[RECORDS FOR PROCESSING — start]
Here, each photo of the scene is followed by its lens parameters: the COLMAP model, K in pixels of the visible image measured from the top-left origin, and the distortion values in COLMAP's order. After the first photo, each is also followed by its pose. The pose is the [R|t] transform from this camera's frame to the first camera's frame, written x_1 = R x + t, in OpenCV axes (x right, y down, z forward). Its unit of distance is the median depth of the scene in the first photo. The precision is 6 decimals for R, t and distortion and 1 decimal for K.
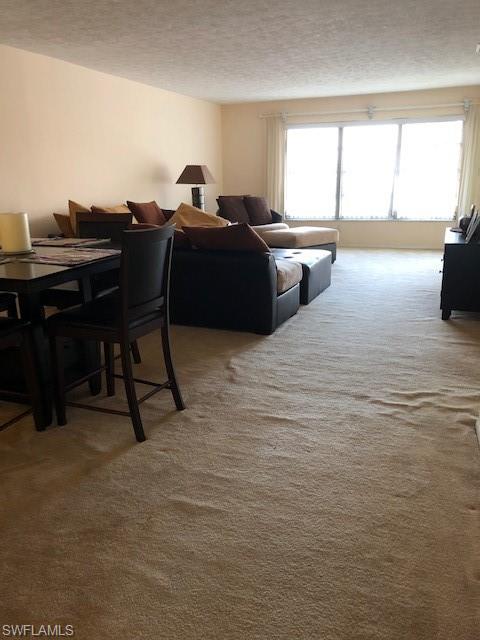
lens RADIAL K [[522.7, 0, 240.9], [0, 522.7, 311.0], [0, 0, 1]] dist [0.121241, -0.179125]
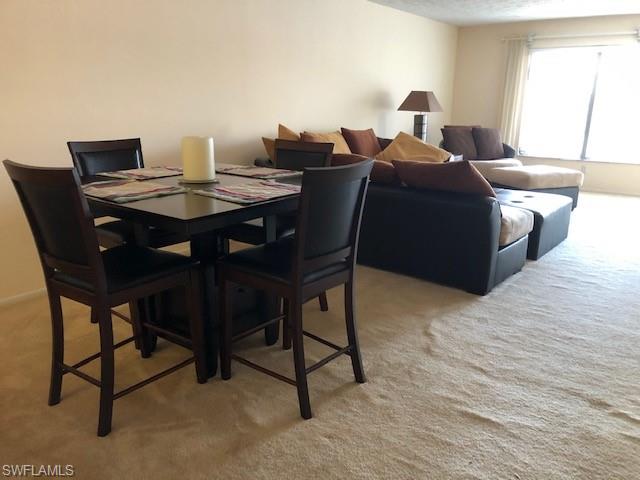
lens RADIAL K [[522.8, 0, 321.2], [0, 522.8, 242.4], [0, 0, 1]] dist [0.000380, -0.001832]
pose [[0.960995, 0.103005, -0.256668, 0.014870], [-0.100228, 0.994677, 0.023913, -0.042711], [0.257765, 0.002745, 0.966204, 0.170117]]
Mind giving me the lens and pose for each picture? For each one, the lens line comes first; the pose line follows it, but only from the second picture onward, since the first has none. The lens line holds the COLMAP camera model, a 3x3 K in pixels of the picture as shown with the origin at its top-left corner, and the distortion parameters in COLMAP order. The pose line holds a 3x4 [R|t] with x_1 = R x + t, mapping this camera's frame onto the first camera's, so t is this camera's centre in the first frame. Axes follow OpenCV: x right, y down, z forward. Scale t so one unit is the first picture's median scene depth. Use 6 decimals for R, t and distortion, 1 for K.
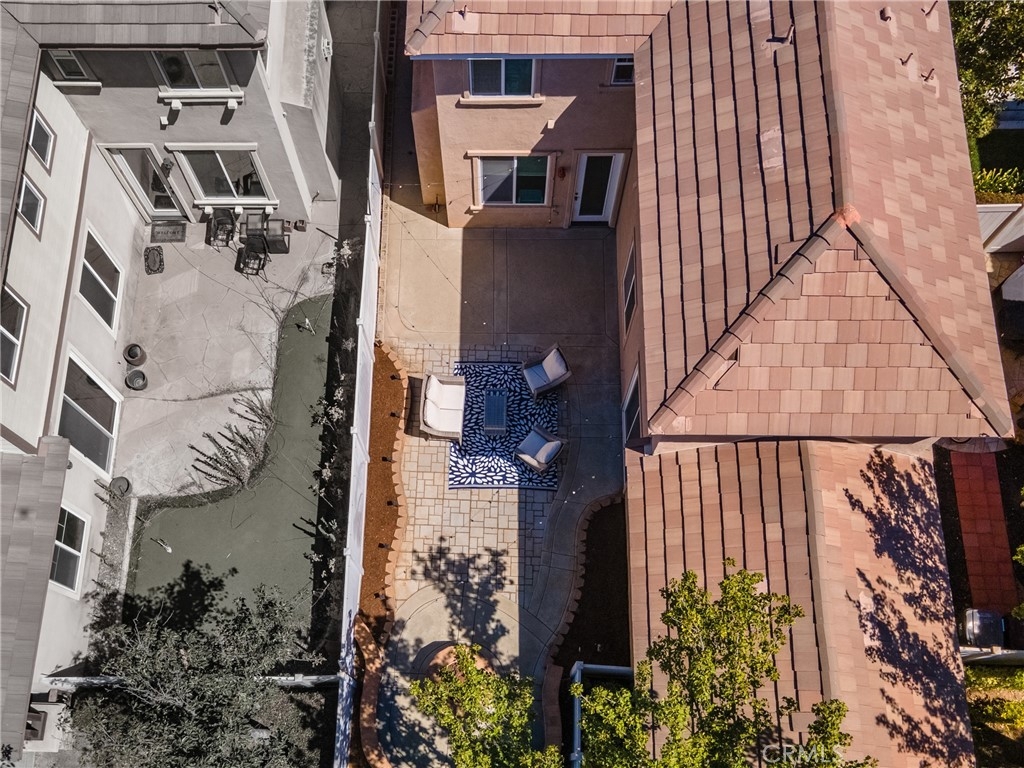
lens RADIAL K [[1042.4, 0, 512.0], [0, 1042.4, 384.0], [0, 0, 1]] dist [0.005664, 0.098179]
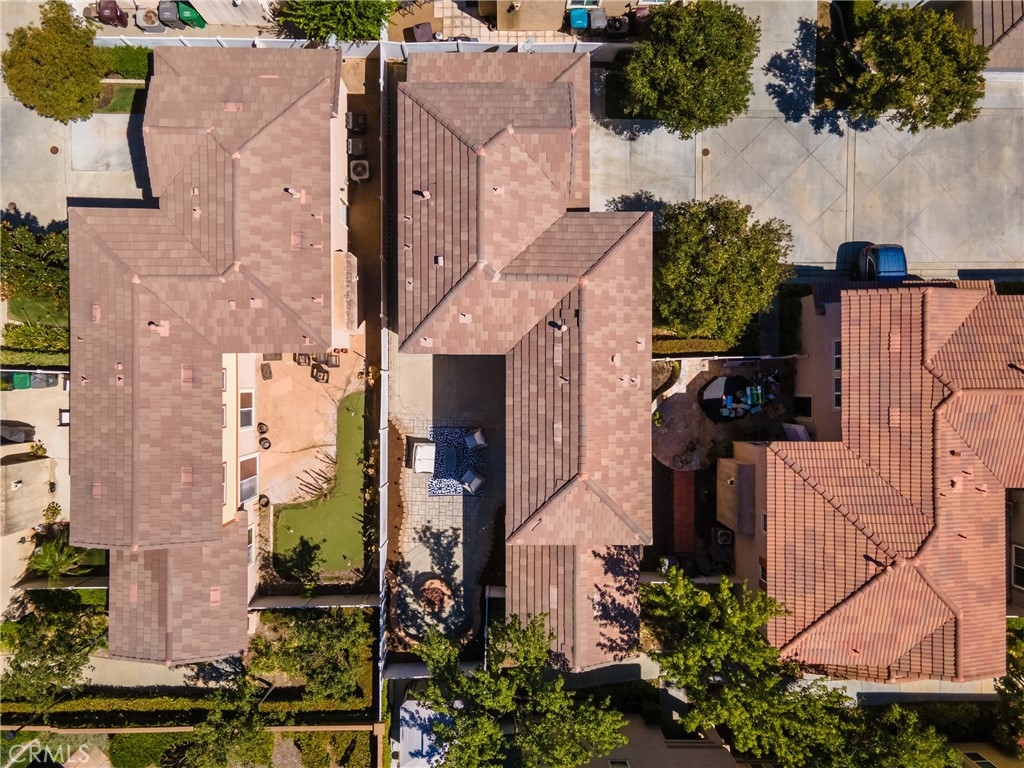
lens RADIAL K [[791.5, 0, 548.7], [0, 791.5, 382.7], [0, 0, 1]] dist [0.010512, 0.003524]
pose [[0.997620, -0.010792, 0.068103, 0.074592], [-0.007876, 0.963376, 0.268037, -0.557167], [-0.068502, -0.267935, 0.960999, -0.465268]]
[RECORDS FOR PROCESSING — finish]
▸ **REQUIREMENT**
Your copy should hold only the lines running from the one that contains "Mind giving me" through the final line of the data; transcribe them exactly, both ends included, and leave pictures out.

▸ **TASK SOLUTION**
Mind giving me the lens and pose for each picture? For each one, the lens line comes first; the pose line follows it, but only from the second picture onward, since the first has none. The lens line holds the COLMAP camera model, a 3x3 K in pixels of the picture as shown with the origin at its top-left corner, and the distortion parameters in COLMAP order. The pose line holds a 3x4 [R|t] with x_1 = R x + t, mapping this camera's frame onto the first camera's, so t is this camera's centre in the first frame. Axes follow OpenCV: x right, y down, z forward. Scale t so one unit is the first picture's median scene depth. Use 6 decimals for R, t and distortion, 1 for K.
lens RADIAL K [[1042.4, 0, 512.0], [0, 1042.4, 384.0], [0, 0, 1]] dist [0.005664, 0.098179]
lens RADIAL K [[791.5, 0, 548.7], [0, 791.5, 382.7], [0, 0, 1]] dist [0.010512, 0.003524]
pose [[0.997620, -0.010792, 0.068103, 0.074592], [-0.007876, 0.963376, 0.268037, -0.557167], [-0.068502, -0.267935, 0.960999, -0.465268]]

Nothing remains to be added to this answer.